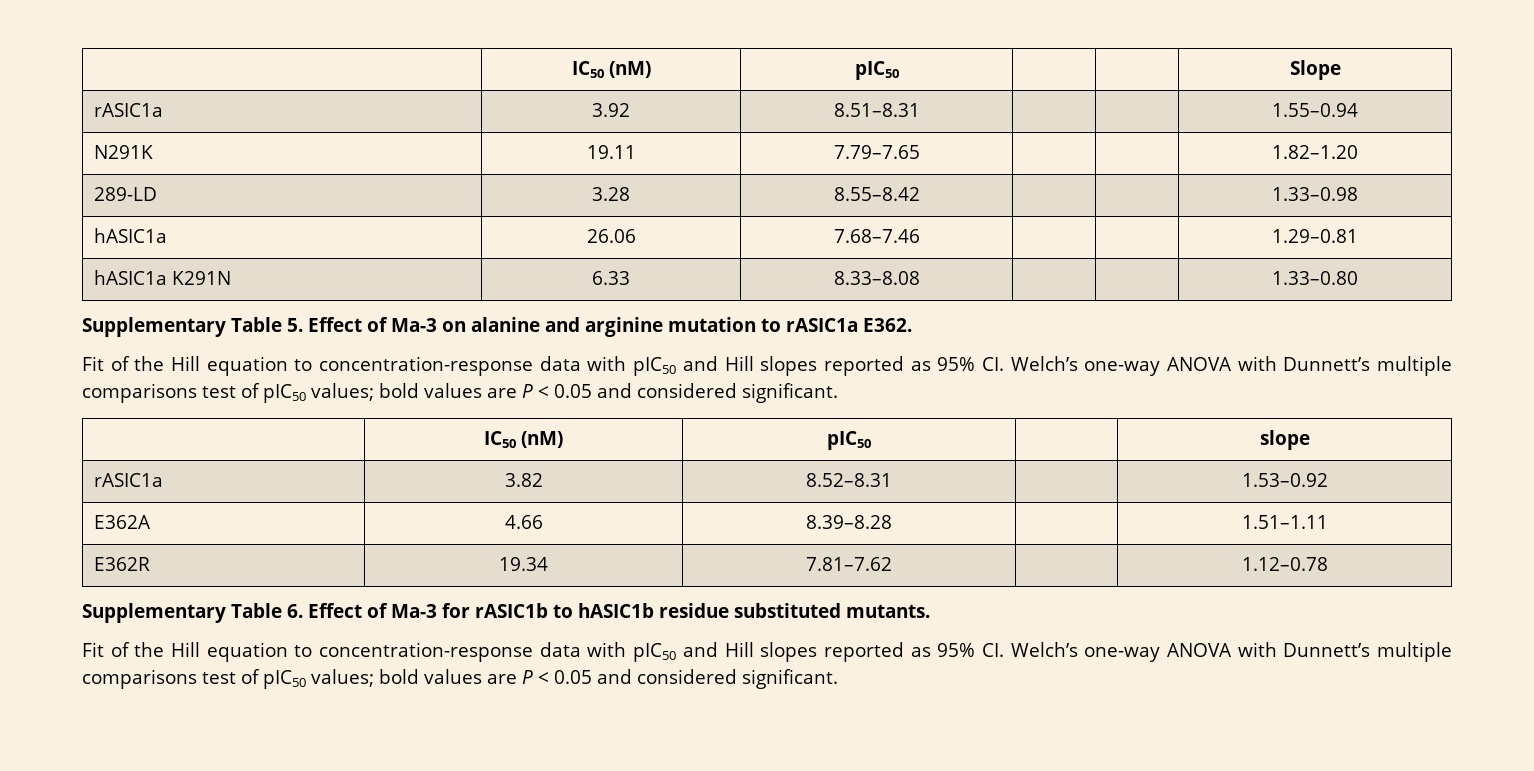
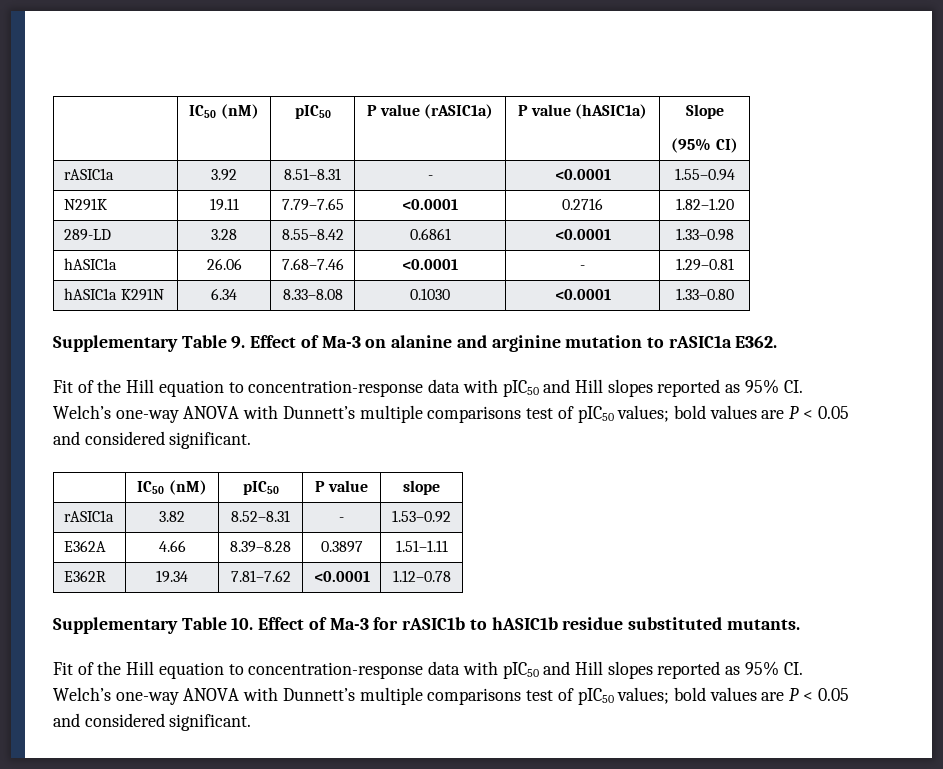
[571,61,651,78] [854,61,899,80] | IC50 (nM) | pIC50 | | -> [189,104,259,119] [294,105,331,119] [367,104,493,119] [518,104,647,119] | IC50 (nM) | pIC50 | P value (rASIC1a) | P value (hASIC1a)
(1341, 70) none -> [671,138,738,153] // (95% CI)
(920, 110) | -> [427,175,433,180] [554,169,611,180] - | <0.0001
(920, 152) | -> [402,199,458,210] [562,198,603,210] <0.0001 | 0.2716
(920, 194) | -> [409,228,451,240] [554,229,611,240] 0.6861 | <0.0001
(920, 236) | -> [402,259,458,270] [580,265,585,270] <0.0001 | -
[592,271,630,285] 6.33 -> [211,288,237,300] 6.34
(920, 278) | -> [410,288,450,300] [554,289,611,300] 0.1030 | <0.0001
[286,318,303,332] 5. -> [231,336,246,349] 9.
(871, 440) none -> [315,480,368,492] P value
(892, 480) none -> [339,517,344,522] -
(892, 522) none -> [320,541,363,553] 0.3897
(892, 564) none -> [313,571,370,582] <0.0001
[286,604,303,618] 6. -> [231,617,254,630] 10.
■ ■ ■ ■
- _Exercise prompt_:
Every record above needs to be repeated exactly; pictures are to be left out.

- _Answer for the task_:
[571,61,651,78] [854,61,899,80] | IC50 (nM) | pIC50 | | -> [189,104,259,119] [294,105,331,119] [367,104,493,119] [518,104,647,119] | IC50 (nM) | pIC50 | P value (rASIC1a) | P value (hASIC1a)
(1341, 70) none -> [671,138,738,153] // (95% CI)
(920, 110) | -> [427,175,433,180] [554,169,611,180] - | <0.0001
(920, 152) | -> [402,199,458,210] [562,198,603,210] <0.0001 | 0.2716
(920, 194) | -> [409,228,451,240] [554,229,611,240] 0.6861 | <0.0001
(920, 236) | -> [402,259,458,270] [580,265,585,270] <0.0001 | -
[592,271,630,285] 6.33 -> [211,288,237,300] 6.34
(920, 278) | -> [410,288,450,300] [554,289,611,300] 0.1030 | <0.0001
[286,318,303,332] 5. -> [231,336,246,349] 9.
(871, 440) none -> [315,480,368,492] P value
(892, 480) none -> [339,517,344,522] -
(892, 522) none -> [320,541,363,553] 0.3897
(892, 564) none -> [313,571,370,582] <0.0001
[286,604,303,618] 6. -> [231,617,254,630] 10.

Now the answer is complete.